**Stored dataset items:**
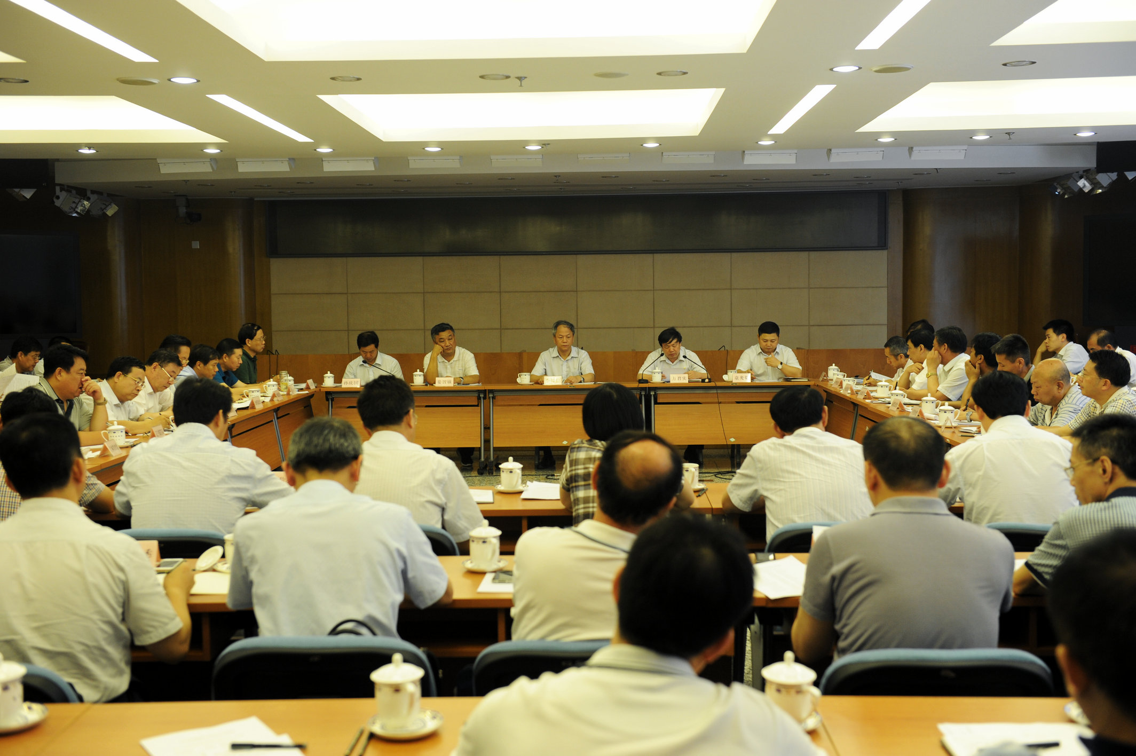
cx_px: 568
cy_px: 378
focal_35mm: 44
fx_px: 1388
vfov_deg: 30.5
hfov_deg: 44.5
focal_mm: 44
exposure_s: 1/60
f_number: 4
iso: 800
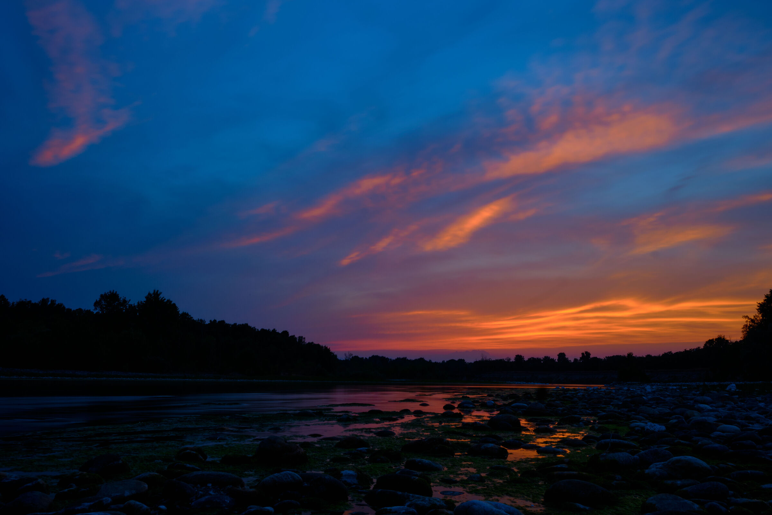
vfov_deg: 45.0
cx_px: 386
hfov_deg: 63.7
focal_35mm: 29
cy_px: 258
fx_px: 622
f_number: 16
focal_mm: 19.6
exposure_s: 60
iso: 125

**What to work on:**
Set every entry down again word for word, but not the pictures.

**Response box:**
cx_px: 568
cy_px: 378
focal_35mm: 44
fx_px: 1388
vfov_deg: 30.5
hfov_deg: 44.5
focal_mm: 44
exposure_s: 1/60
f_number: 4
iso: 800
vfov_deg: 45.0
cx_px: 386
hfov_deg: 63.7
focal_35mm: 29
cy_px: 258
fx_px: 622
f_number: 16
focal_mm: 19.6
exposure_s: 60
iso: 125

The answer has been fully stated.